* [Data provided]
□ □ □ □ □ □ □
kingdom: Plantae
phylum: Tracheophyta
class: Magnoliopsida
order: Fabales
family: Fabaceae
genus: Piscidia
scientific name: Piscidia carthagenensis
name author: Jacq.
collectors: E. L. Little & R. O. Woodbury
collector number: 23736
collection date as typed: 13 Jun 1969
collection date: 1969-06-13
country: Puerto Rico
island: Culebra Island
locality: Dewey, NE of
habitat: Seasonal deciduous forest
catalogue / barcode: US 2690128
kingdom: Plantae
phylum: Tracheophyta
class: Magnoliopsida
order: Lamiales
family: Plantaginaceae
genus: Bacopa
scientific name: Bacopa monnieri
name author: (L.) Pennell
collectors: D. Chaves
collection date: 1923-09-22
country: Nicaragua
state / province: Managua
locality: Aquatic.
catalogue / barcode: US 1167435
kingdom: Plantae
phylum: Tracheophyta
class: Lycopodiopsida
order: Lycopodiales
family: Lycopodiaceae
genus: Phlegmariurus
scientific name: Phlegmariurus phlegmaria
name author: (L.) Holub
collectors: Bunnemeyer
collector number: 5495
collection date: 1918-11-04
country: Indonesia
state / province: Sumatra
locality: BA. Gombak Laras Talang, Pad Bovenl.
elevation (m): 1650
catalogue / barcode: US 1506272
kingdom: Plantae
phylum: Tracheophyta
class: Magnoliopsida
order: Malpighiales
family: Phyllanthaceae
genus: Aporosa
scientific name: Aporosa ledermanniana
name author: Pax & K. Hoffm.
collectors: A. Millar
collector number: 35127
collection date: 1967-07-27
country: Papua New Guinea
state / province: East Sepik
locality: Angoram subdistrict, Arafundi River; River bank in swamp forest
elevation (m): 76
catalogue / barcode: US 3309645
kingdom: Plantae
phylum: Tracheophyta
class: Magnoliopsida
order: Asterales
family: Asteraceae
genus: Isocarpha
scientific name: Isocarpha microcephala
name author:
□ □ □ □ □ □ □
* [Task requirements]
Write out every line of the material above as a numbered list, leaving out any blank lines.

* [Solution]
1. kingdom: Plantae
2. phylum: Tracheophyta
3. class: Magnoliopsida
4. order: Fabales
5. family: Fabaceae
6. genus: Piscidia
7. scientific name: Piscidia carthagenensis
8. name author: Jacq.
9. collectors: E. L. Little & R. O. Woodbury
10. collector number: 23736
11. collection date as typed: 13 Jun 1969
12. collection date: 1969-06-13
13. country: Puerto Rico
14. island: Culebra Island
15. locality: Dewey, NE of
16. habitat: Seasonal deciduous forest
17. catalogue / barcode: US 2690128
18. kingdom: Plantae
19. phylum: Tracheophyta
20. class: Magnoliopsida
21. order: Lamiales
22. family: Plantaginaceae
23. genus: Bacopa
24. scientific name: Bacopa monnieri
25. name author: (L.) Pennell
26. collectors: D. Chaves
27. collection date: 1923-09-22
28. country: Nicaragua
29. state / province: Managua
30. locality: Aquatic.
31. catalogue / barcode: US 1167435
32. kingdom: Plantae
33. phylum: Tracheophyta
34. class: Lycopodiopsida
35. order: Lycopodiales
36. family: Lycopodiaceae
37. genus: Phlegmariurus
38. scientific name: Phlegmariurus phlegmaria
39. name author: (L.) Holub
40. collectors: Bunnemeyer
41. collector number: 5495
42. collection date: 1918-11-04
43. country: Indonesia
44. state / province: Sumatra
45. locality: BA. Gombak Laras Talang, Pad Bovenl.
46. elevation (m): 1650
47. catalogue / barcode: US 1506272
48. kingdom: Plantae
49. phylum: Tracheophyta
50. class: Magnoliopsida
51. order: Malpighiales
52. family: Phyllanthaceae
53. genus: Aporosa
54. scientific name: Aporosa ledermanniana
55. name author: Pax & K. Hoffm.
56. collectors: A. Millar
57. collector number: 35127
58. collection date: 1967-07-27
59. country: Papua New Guinea
60. state / province: East Sepik
61. locality: Angoram subdistrict, Arafundi River; River bank in swamp forest
62. elevation (m): 76
63. catalogue / barcode: US 3309645
64. kingdom: Plantae
65. phylum: Tracheophyta
66. class: Magnoliopsida
67. order: Asterales
68. family: Asteraceae
69. genus: Isocarpha
70. scientific name: Isocarpha microcephala
71. name author:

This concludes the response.